Work task: Lines from the entries below that hold "pinky" form the answer; copy all of them.

Information supplied:
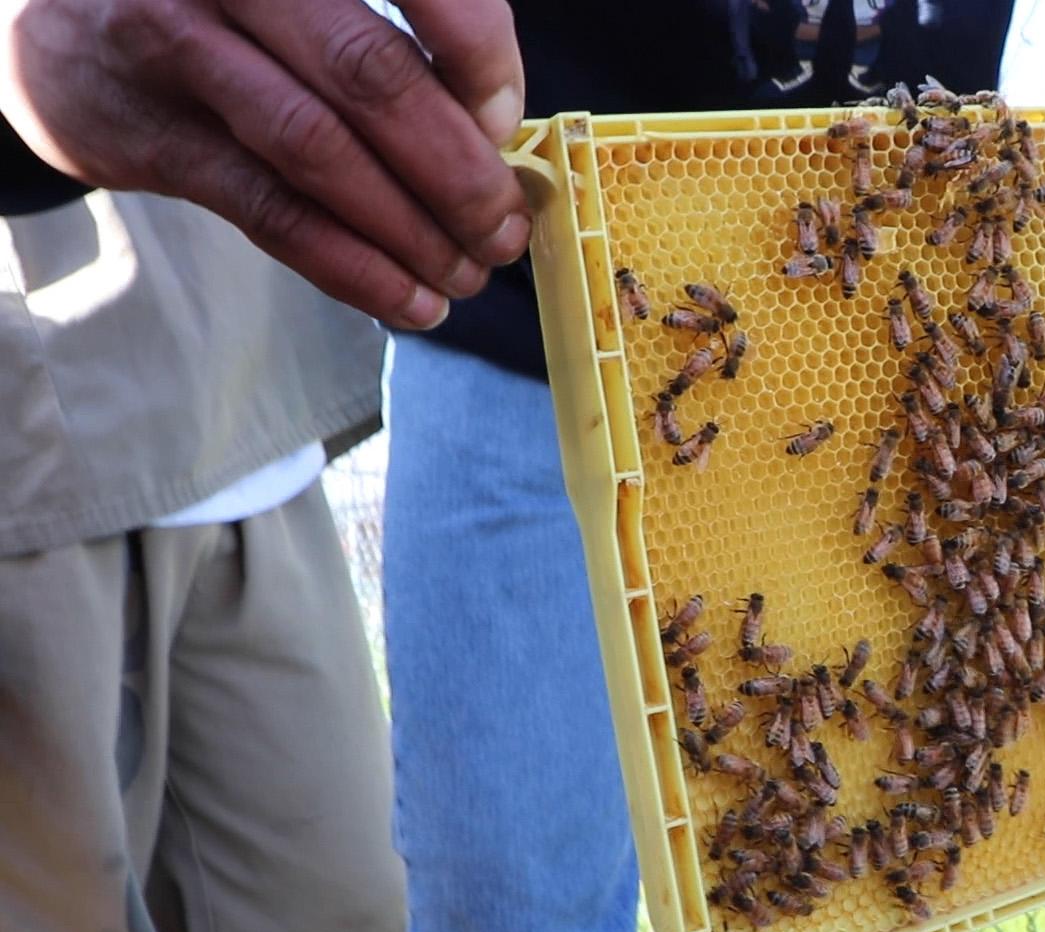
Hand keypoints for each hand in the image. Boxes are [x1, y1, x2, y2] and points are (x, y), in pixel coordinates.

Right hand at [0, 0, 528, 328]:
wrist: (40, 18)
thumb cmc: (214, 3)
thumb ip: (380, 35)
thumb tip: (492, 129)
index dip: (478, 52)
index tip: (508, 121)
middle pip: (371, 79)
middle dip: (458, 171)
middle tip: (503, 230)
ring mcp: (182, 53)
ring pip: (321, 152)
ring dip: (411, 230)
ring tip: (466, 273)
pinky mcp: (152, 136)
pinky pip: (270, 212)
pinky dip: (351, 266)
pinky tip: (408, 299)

Solution:
pinky mcp: (152, 136)
pinky pip: (270, 212)
pinky dip: (351, 266)
pinky tip: (408, 299)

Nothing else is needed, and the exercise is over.